_What the task asks_
Locate each line in the entries below that contains the word "Ruột", and copy those lines out in full.
-- Opening Marker --
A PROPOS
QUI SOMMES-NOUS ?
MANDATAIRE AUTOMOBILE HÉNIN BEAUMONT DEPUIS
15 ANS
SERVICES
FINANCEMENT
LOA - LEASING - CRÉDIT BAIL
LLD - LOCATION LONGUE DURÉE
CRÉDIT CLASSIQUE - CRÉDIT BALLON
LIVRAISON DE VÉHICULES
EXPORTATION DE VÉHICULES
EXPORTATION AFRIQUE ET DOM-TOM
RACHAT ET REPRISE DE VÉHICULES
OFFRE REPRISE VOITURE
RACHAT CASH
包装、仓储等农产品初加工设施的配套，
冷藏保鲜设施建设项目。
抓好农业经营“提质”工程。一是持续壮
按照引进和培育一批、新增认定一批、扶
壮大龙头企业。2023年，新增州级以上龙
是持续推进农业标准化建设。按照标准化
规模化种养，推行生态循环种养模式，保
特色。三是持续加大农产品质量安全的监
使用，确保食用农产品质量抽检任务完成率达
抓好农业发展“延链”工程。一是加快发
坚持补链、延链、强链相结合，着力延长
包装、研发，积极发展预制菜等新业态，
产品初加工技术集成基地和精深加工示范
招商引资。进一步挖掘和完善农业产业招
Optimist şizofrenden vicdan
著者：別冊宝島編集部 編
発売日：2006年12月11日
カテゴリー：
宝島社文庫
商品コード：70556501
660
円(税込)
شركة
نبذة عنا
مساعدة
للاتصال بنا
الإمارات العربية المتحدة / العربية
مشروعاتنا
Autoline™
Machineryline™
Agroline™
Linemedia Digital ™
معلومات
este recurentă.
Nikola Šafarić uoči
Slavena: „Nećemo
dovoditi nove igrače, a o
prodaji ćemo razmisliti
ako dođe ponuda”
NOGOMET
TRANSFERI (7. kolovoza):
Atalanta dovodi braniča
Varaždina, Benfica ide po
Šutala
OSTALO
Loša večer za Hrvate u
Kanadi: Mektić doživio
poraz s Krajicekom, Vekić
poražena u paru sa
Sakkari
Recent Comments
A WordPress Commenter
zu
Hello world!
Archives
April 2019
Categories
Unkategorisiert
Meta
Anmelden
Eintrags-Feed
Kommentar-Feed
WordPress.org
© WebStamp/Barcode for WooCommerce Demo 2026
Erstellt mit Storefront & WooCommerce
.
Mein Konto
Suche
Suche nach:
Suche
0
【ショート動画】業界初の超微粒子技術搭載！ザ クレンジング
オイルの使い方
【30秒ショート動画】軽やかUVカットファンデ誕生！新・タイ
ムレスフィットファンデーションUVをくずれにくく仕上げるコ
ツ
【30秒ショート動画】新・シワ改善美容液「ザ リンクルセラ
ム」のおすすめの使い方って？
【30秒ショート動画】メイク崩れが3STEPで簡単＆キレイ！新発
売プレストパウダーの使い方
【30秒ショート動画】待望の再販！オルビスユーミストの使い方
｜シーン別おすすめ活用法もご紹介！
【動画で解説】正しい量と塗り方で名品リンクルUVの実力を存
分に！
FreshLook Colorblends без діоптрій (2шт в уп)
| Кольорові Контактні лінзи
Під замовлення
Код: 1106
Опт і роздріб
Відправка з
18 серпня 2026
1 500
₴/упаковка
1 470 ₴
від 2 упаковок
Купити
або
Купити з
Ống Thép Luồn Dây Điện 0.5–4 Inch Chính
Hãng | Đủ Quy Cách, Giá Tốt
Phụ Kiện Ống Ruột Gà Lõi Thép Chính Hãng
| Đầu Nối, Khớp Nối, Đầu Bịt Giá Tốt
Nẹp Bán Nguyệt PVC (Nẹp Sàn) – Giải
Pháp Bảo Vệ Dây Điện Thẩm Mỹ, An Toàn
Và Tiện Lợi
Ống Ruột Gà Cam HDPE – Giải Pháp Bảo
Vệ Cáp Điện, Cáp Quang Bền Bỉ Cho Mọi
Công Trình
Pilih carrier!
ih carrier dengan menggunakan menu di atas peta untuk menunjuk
-- Closing Marker --
_Response_
Phụ Kiện Ống Ruột Gà Lõi Thép Chính Hãng
Ống Ruột Gà Cam HDPE – Giải Pháp Bảo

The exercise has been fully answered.